WORK REQUIRED: Convert the listing into a JSON list of strings, one string per line, and omit any blank lines. Begin at the first line of the listing and stop after the line that contains "The McMinnville Elks Lodge is loc".

--- PROVIDED INFORMATION Enclosed Below ---

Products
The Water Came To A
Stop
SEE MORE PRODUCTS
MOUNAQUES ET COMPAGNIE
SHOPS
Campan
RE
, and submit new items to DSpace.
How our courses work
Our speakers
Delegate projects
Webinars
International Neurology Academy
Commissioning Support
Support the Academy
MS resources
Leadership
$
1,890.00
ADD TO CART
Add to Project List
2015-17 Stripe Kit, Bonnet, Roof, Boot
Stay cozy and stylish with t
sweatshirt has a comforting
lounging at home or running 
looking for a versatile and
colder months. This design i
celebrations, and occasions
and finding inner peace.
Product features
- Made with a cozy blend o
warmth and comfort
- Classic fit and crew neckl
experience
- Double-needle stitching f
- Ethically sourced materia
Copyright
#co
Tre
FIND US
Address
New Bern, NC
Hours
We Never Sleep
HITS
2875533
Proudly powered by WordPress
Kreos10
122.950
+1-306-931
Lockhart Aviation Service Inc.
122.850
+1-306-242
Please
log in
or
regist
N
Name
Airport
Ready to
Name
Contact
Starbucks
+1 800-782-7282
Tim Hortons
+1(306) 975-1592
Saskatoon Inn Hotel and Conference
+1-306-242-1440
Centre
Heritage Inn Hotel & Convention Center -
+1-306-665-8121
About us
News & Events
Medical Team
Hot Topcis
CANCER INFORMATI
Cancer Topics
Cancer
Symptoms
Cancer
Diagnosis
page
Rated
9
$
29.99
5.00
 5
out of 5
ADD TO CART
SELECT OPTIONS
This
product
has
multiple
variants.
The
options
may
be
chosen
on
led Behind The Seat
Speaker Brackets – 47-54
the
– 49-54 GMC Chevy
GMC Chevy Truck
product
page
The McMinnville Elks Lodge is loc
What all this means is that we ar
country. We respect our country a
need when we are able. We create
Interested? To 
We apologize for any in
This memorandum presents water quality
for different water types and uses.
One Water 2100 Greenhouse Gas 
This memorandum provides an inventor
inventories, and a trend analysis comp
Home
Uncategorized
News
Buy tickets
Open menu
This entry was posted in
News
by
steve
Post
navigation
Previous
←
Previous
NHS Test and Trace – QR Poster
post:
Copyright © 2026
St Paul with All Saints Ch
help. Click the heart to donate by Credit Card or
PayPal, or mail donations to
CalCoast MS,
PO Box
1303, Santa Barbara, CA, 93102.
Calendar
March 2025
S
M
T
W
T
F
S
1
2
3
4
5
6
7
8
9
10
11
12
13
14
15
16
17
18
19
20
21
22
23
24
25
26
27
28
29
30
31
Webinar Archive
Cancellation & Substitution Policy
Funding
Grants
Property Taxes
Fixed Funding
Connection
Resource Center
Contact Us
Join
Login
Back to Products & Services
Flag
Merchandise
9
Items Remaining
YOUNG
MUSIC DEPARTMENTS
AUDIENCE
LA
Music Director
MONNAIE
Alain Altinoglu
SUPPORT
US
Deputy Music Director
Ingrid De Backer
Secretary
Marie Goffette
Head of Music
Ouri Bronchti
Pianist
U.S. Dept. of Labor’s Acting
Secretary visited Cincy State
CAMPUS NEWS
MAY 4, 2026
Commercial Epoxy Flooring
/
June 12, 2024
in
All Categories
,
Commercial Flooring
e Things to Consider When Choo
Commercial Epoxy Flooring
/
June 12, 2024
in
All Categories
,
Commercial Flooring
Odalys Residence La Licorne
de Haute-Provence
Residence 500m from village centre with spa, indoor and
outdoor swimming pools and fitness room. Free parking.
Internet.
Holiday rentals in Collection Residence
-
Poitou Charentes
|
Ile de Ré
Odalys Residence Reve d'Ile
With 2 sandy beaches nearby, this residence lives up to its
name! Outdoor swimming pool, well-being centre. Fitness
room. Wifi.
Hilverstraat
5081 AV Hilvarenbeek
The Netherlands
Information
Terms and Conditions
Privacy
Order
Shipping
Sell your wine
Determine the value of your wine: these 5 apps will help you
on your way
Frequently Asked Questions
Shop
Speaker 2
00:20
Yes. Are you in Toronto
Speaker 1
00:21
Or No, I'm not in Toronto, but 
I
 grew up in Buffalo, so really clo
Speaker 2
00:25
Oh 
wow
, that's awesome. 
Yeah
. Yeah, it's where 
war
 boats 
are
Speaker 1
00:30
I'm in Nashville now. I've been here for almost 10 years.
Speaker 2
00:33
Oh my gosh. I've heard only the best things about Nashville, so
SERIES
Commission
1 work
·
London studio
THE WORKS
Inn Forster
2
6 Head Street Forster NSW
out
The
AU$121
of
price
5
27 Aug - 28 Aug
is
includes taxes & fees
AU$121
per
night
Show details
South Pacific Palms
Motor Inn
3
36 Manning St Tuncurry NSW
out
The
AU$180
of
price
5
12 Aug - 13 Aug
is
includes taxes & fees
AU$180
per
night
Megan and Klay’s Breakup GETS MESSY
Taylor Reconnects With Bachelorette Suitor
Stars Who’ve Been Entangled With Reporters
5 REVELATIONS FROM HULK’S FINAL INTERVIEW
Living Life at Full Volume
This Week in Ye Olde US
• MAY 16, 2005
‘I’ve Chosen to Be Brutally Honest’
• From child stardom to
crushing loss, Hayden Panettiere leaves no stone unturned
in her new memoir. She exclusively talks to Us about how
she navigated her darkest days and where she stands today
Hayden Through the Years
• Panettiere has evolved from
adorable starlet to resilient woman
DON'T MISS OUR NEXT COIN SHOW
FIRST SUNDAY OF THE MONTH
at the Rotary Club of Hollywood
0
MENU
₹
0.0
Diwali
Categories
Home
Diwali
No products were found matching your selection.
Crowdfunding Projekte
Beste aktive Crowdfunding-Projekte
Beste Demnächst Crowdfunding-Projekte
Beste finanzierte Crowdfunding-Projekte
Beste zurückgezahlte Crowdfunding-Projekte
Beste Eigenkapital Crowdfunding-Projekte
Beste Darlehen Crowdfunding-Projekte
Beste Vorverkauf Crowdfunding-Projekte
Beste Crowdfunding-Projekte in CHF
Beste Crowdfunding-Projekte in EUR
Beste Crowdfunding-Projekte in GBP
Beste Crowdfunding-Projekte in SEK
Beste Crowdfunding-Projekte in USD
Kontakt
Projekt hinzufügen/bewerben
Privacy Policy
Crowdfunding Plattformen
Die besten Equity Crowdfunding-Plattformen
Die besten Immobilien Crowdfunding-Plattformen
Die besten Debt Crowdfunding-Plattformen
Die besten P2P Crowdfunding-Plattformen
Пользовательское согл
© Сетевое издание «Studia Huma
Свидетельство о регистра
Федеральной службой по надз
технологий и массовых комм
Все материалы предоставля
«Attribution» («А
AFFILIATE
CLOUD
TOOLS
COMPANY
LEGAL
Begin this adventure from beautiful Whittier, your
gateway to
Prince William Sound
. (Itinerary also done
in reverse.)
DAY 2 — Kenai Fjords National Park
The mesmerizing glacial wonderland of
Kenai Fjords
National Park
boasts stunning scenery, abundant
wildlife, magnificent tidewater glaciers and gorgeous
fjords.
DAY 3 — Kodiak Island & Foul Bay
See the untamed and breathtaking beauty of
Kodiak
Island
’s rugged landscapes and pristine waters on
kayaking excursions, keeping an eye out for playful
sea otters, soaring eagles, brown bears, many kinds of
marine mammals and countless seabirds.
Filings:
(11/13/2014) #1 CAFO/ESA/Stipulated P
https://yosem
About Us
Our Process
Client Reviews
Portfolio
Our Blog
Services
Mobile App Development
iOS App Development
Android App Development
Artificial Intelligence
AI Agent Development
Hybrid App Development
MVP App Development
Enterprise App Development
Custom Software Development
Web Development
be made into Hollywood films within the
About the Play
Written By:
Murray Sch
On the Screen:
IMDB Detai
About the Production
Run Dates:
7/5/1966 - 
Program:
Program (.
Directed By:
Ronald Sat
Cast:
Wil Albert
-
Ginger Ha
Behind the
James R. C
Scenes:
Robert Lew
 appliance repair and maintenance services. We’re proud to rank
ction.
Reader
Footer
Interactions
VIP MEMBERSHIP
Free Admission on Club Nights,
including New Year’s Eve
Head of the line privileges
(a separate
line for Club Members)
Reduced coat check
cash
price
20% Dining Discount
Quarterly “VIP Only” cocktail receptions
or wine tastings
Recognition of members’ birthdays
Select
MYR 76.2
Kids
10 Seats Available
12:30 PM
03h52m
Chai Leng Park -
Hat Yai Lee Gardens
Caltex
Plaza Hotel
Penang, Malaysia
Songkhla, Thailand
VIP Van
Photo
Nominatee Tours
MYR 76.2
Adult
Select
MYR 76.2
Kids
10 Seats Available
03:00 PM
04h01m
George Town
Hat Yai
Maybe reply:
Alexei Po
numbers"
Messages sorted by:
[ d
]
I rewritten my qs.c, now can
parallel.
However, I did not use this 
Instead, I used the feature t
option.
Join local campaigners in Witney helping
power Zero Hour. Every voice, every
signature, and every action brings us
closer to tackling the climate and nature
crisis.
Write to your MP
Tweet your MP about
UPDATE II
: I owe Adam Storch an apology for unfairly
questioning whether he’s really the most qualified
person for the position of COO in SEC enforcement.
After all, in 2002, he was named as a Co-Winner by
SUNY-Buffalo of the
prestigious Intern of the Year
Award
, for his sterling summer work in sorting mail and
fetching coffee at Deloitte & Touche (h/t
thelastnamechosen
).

--- End of Enclosed PROVIDED INFORMATION ---

TASK SOLUTION:
[
  "Products",
  "The Water Came To A",
  "Stop",
  "SEE MORE PRODUCTS",
  "MOUNAQUES ET COMPAGNIE",
  "SHOPS",
  "Campan",
  "RE",
  ", and submit new items to DSpace.",
  "How our courses work",
  "Our speakers",
  "Delegate projects",
  "Webinars",
  "International Neurology Academy",
  "Commissioning Support",
  "Support the Academy",
  "MS resources",
  "Leadership",
  "$",
  "1,890.00",
  "ADD TO CART",
  "Add to Project List",
  "2015-17 Stripe Kit, Bonnet, Roof, Boot",
  "Stay cozy and stylish with t",
  "sweatshirt has a comforting",
  "lounging at home or running ",
  "looking for a versatile and",
  "colder months. This design i",
  "celebrations, and occasions",
  "and finding inner peace.",
  "Product features",
  "- Made with a cozy blend o",
  "warmth and comfort",
  "- Classic fit and crew neckl",
  "experience",
  "- Double-needle stitching f",
  "- Ethically sourced materia",
  "Copyright",
  "#co",
  "Tre",
  "FIND US",
  "Address",
  "New Bern, NC",
  "Hours",
  "We Never Sleep",
  "HITS",
  "2875533",
  "Proudly powered by WordPress",
  "Kreos10",
  "122.950",
  "+1-306-931",
  "Lockhart Aviation Service Inc.",
  "122.850",
  "+1-306-242",
  "Please",
  "log in",
  "or",
  "regist",
  "N",
  "Name",
  "Airport",
  "Ready to",
  "Name",
  "Contact",
  "Starbucks",
  "+1 800-782-7282",
  "Tim Hortons",
  "+1(306) 975-1592",
  "Saskatoon Inn Hotel and Conference",
  "+1-306-242-1440",
  "Centre",
  "Heritage Inn Hotel & Convention Center -",
  "+1-306-665-8121",
  "About us",
  "News & Events",
  "Medical Team",
  "Hot Topcis",
  "CANCER INFORMATI",
  "Cancer Topics",
  "Cancer",
  "Symptoms",
  "Cancer",
  "Diagnosis",
  "page",
  "Rated",
  "9",
  "$",
  "29.99",
  "5.00",
  " 5",
  "out of 5",
  "ADD TO CART",
  "SELECT OPTIONS",
  "This",
  "product",
  "has",
  "multiple",
  "variants.",
  "The",
  "options",
  "may",
  "be",
  "chosen",
  "on",
  "led Behind The Seat",
  "Speaker Brackets – 47-54",
  "the",
  "– 49-54 GMC Chevy",
  "GMC Chevy Truck",
  "product",
  "page",
  "The McMinnville Elks Lodge is loc"
]